What’s Up With That comments that corn generates “more greenhouse gases than gasoline.” Further noting from the recent study that,
The researchers, led by assistant professor Adam Liska, used a supercomputer model at UNL’s Holland Computing Center to estimate the effect of residue removal on 128 million acres across 12 Corn Belt states. The team found that removing crop residue from cornfields generates an additional 50 to 70 grams of carbon dioxide per megajoule of biofuel energy produced (a joule is a measure of energy and is roughly equivalent to 1 BTU). Total annual production emissions, averaged over five years, would equal about 100 grams of carbon dioxide per megajoule — which is 7 percent greater than gasoline emissions and 62 grams above the 60 percent reduction in greenhouse gas emissions as required by the 2007 Energy Independence and Security Act.
Wasted tax money trying to fix a problem that doesn’t exist. Likewise, in July of 2011, I noted the following:
Bill Maher / the Heat Index / And Corn
NewsBusters has this critique of Bill Maher… good stuff! ….Not so funny was how Maher was doing exactly what Limbaugh spoke about Wednesday:
RUSH LIMBAUGH: They’re playing games with us on this heat wave again. Even Drudge is getting sucked in here, gonna be 116 in Washington. No, it’s not. It’s gonna be like a hundred. Maybe 99. The heat index, manufactured by the government, to tell you what it feels like when you add the humidity in there, 116. When’s the last time the heat index was reported as an actual temperature? It hasn’t been, but it looks like they’re trying to get away with doing that now. Drudge is just linking to other people reporting it, he’s not saying it, I don’t want you to misunderstand, but he’s linking to stories which say 116 degrees in Washington. No. It’s what, a hundred, 97, 99. It’s gonna top out at 102, 103. It does this every year. There’s a heat dome over half the country, the Midwest, it’s moving east. And it happens every summer.
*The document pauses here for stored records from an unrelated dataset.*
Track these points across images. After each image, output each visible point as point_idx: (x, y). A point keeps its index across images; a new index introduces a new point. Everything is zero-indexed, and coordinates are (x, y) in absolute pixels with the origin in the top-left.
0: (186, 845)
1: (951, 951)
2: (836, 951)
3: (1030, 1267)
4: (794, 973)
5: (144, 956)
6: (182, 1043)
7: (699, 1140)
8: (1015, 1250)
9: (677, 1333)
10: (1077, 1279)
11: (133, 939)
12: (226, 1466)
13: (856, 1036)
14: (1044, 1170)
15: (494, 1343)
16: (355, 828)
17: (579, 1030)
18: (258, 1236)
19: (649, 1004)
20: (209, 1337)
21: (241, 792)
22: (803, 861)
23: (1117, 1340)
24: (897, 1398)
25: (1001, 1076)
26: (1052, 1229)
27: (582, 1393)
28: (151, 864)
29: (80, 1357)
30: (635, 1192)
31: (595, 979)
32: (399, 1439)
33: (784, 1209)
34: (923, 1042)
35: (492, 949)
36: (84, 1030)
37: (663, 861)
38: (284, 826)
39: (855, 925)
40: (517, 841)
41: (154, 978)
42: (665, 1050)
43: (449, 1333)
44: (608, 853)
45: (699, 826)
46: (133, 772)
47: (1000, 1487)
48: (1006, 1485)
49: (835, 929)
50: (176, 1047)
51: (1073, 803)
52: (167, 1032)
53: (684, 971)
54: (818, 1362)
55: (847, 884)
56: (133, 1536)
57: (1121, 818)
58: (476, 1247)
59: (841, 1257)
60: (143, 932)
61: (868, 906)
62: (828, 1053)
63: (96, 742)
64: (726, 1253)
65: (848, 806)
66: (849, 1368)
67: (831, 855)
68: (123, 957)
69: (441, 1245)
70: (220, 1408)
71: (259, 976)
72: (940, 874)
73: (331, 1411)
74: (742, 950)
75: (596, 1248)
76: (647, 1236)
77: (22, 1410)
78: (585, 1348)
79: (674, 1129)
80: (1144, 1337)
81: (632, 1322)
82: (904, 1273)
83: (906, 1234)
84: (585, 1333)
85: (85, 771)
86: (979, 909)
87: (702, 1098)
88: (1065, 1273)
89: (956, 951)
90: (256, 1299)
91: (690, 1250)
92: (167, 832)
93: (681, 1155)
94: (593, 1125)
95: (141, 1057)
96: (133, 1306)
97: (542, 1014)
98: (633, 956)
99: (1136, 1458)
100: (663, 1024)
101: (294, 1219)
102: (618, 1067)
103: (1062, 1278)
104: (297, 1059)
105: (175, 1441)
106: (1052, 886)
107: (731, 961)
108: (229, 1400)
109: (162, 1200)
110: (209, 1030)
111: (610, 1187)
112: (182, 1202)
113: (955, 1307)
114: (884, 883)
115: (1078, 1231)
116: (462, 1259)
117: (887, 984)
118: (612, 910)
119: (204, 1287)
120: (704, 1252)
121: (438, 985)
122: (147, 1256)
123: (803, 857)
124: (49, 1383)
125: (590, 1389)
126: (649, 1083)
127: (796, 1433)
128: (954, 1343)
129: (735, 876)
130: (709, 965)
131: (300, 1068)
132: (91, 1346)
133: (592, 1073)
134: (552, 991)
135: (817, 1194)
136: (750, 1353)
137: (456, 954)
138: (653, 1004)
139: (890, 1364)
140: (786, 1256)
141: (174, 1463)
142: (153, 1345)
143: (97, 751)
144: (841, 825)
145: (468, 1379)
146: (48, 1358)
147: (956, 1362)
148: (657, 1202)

Indeed. Maher likely got this 123 figure from a CNN.com piece reporting such a heat index in Hutchinson, Minnesota, Tuesday.
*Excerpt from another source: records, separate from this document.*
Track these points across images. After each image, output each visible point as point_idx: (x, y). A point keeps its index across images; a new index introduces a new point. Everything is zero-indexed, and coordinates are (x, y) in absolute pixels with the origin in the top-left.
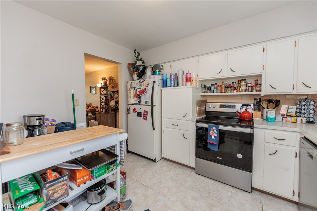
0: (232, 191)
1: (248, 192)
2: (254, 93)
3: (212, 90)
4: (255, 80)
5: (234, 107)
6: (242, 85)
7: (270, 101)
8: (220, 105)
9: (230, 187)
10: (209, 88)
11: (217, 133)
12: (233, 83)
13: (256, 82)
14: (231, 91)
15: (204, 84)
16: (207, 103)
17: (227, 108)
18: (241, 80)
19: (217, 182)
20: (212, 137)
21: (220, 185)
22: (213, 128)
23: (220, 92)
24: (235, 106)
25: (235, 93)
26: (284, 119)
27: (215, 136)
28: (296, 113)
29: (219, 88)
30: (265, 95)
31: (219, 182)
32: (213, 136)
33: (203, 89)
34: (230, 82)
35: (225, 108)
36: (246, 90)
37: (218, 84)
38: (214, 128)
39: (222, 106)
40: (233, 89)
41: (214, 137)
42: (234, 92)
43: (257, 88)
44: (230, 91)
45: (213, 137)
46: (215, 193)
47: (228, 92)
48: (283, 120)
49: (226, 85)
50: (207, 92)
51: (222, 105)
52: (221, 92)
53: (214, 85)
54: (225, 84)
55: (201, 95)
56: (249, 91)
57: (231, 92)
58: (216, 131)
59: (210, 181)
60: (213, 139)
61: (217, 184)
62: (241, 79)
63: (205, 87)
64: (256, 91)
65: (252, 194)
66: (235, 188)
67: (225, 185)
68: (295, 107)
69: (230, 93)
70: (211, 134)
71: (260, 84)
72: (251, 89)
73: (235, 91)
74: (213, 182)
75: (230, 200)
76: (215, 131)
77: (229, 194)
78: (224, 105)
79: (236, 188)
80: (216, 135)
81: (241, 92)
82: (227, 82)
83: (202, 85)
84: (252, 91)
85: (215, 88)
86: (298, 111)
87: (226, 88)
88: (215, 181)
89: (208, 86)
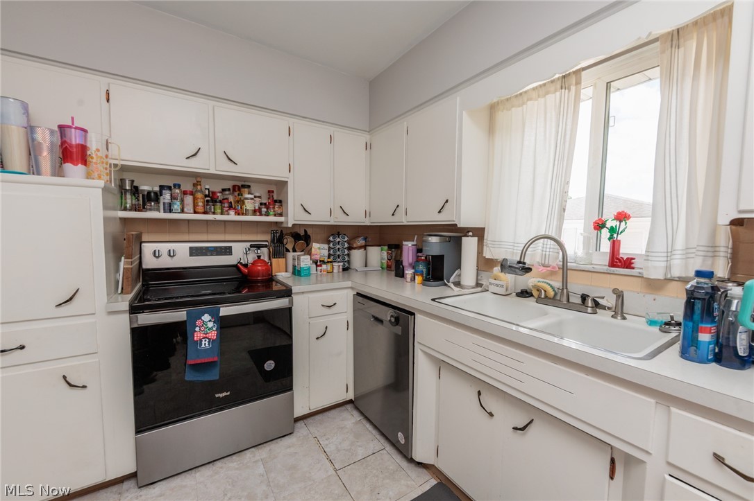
0: (262, 457)
1: (288, 435)
2: (272, 219)
3: (164, 203)
4: (269, 192)
5: (228, 251)
6: (247, 199)
7: (296, 237)
8: (190, 248)
9: (253, 449)
10: (152, 194)
11: (214, 329)
12: (224, 190)
13: (271, 194)
14: (222, 210)
15: (133, 181)
16: (143, 244)
17: (212, 255)
18: (240, 186)
19: (218, 464)
20: (201, 345)
21: (231, 465)
22: (203, 318)
23: (192, 211)
24: (230, 248)
25: (232, 216)
26: (319, 268)
27: (209, 339)
28: (329, 256)
29: (189, 199)
30: (294, 225)
31: (222, 460)
32: (203, 343)
33: (129, 196)
34: (216, 187)
35: (207, 255)
36: (255, 212)
37: (183, 188)
38: (206, 317)
39: (194, 252)
40: (226, 205)
41: (209, 342)
42: (228, 214)
43: (276, 209)
44: (219, 211)
45: (205, 344)
46: (229, 495)
47: (214, 213)
48: (316, 270)
49: (207, 193)
50: (143, 208)
51: (196, 248)
52: (195, 212)
53: (169, 188)
54: (203, 189)
55: (120, 218)
56: (261, 215)
57: (222, 213)
58: (214, 322)
59: (198, 474)
60: (206, 350)
61: (221, 468)
62: (240, 184)
63: (135, 190)
64: (275, 215)
65: (294, 434)
66: (262, 446)
67: (241, 453)
68: (326, 246)
69: (219, 217)
70: (198, 335)
71: (280, 202)
72: (265, 210)
73: (232, 212)
74: (206, 472)
75: (270, 480)
76: (210, 325)
77: (261, 470)
78: (201, 248)
79: (265, 445)
80: (213, 335)
81: (246, 215)
82: (208, 185)
83: (122, 181)
84: (267, 214)
85: (173, 198)
86: (331, 252)
87: (207, 201)
88: (211, 465)
89: (145, 188)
If folks like him were honest, they would first make clear that heat index is not temperature. It’s temperature including the impact humidity has on it.
And that’s the real news this week that global warming obsessed media members have downplayed – record humidity.
As Conservation Minnesota reported Wednesday:
Tuesday evening, around the dinner hour, the dew point at Moorhead reached 87.8 F, making this the most humid reporting station on the planet. The heat index peaked at an almost incomprehensible 134 F. at Moorhead.
Yet, as Minnesota Public Radio reported Wednesday, it was only 93 F when that record-breaking heat index was recorded in Moorhead.
What was responsible then? As the Bemidji Pioneer reported Saturday, it was the unprecedented humidity:
Meteorologists have determined that large fields of corn raise the dew points in surrounding areas because corn “sweats” on hot days. When the humid air mass that originated over the Gulf of Mexico passed over the sea of green that is Iowa, sweating corn likely added to the humidity levels.
“Farmers are replacing wheat fields with corn to meet the demand for alternative fuel, but that means higher flour prices – and in one Pennsylvania pizza shop, more expensive pies,” NBC News correspondent Chris Jansing said on the February 27 “NBC Nightly News.”
Perhaps no one drew a stronger correlation between the politics of alternative energy and the rise in inflation than Jim Cramer in a February 27 interview with Democratic presidential hopeful Sen. Hillary Clinton (D-N.Y.) on his CNBC show “Mad Money.”
You see, the POOR suffer the most from elites who glom onto pet theories based in bad sciuence. Riots and death and malnutricion soon follow large-statist policies.